*Teks yang Diberikan*.
Survei: Pandemi Picu Beban Mental Tenaga Kesehatan

Tenaga kesehatan harus memiliki akses ke sumber daya kesejahteraan mental.

EPA-EFE/ANDY RAIN
Tenaga kesehatan membawa pasien Covid-19 menuju RS Royal London, Inggris, Senin (14/6). Peningkatan frekuensi kerja tenaga kesehatan di tengah lonjakan kasus Covid-19 disertai beban mental berpotensi menyebabkan stres dan kecemasan, bahkan peristiwa traumatis.
Rep: Shelbi Asrianti Red: Reiny Dwinanda

REPUBLIKA.CO.ID, LONDON -- Temuan ilmiah telah mengungkap bahwa tenaga kesehatan tiga kali lebih berisiko mengidap Covid-19 dibandingkan masyarakat umum. Tidak hanya itu, selama pandemi, staf perawatan kesehatan juga menyimpan beban mental tersendiri.

Peningkatan frekuensi kerja di tengah lonjakan kasus Covid-19 disertai beban mental berpotensi menyebabkan stres dan kecemasan, bahkan peristiwa traumatis. Utamanya, pada tenaga kesehatan yang tergabung dalam manajemen unit perawatan intensif.

*Yang Harus Dikerjakan*. Buat ringkasan dua kalimat dari teks tentang beban mental tenaga kesehatan di atas.

*Bahan Analisis*.

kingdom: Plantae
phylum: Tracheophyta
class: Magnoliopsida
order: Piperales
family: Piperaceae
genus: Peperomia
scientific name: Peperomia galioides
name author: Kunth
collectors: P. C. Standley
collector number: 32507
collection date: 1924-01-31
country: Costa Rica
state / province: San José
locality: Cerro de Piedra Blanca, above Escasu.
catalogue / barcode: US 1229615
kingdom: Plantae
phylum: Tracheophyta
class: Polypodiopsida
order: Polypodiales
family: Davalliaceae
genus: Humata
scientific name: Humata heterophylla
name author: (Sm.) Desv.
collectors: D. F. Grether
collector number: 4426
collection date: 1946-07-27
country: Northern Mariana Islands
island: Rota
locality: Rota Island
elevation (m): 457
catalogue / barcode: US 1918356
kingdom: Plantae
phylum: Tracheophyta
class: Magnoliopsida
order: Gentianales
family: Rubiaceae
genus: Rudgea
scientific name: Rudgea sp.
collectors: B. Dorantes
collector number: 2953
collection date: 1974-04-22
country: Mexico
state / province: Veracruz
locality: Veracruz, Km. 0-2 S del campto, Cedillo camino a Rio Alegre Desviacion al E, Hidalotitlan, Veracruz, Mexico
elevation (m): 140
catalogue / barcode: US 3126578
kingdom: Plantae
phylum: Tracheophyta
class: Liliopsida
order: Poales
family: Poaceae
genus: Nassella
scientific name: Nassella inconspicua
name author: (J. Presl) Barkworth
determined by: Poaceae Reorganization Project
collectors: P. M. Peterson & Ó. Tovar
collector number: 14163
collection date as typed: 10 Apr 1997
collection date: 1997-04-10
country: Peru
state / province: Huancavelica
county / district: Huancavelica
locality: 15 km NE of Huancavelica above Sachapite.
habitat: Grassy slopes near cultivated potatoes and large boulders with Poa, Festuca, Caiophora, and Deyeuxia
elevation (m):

*Jawaban Latihan*. Tenaga kesehatan tiga kali lebih berisiko terkena Covid-19 dibanding masyarakat umum, dan selama pandemi mereka juga menanggung beban mental tersendiri. Jam kerja yang makin sering di tengah lonjakan kasus, ditambah beban mental itu, bisa memicu stres, kecemasan, bahkan peristiwa traumatis, terutama pada tenaga kesehatan di manajemen unit perawatan intensif.